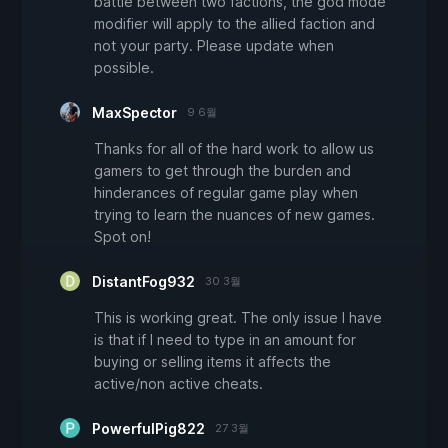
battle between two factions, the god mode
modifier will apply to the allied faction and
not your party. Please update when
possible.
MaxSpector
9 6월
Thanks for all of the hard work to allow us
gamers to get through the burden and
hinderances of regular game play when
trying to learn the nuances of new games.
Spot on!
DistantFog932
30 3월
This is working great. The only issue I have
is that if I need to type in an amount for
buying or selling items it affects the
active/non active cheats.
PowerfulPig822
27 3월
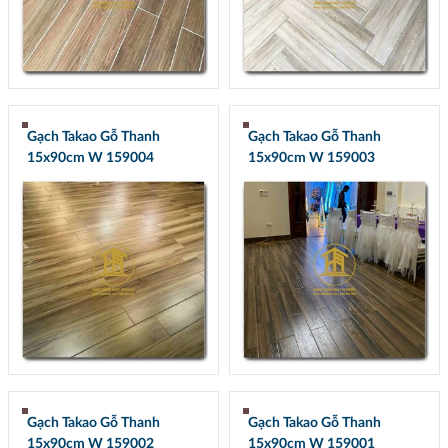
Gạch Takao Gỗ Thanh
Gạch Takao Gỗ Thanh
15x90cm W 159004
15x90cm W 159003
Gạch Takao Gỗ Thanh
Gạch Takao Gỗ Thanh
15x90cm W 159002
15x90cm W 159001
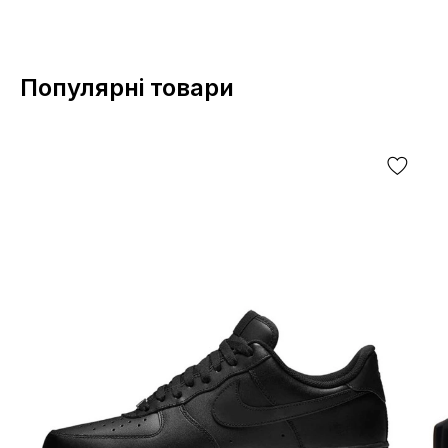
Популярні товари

Problem details:
A faithful copy of each entry is required, and no picture may be carried into it.

Final answer:
battle between two factions, the god mode
modifier will apply to the allied faction and
not your party. Please update when
possible.
MaxSpector
9 6월
Thanks for all of the hard work to allow us
gamers to get through the burden and
hinderances of regular game play when
trying to learn the nuances of new games.
Spot on!
DistantFog932
30 3월
This is working great. The only issue I have
is that if I need to type in an amount for
buying or selling items it affects the
active/non active cheats.
PowerfulPig822
27 3월
Gạch Takao Gỗ Thanh
Gạch Takao Gỗ Thanh
15x90cm W 159004
15x90cm W 159003
Gạch Takao Gỗ Thanh
Gạch Takao Gỗ Thanh
15x90cm W 159002
15x90cm W 159001
Популярні товари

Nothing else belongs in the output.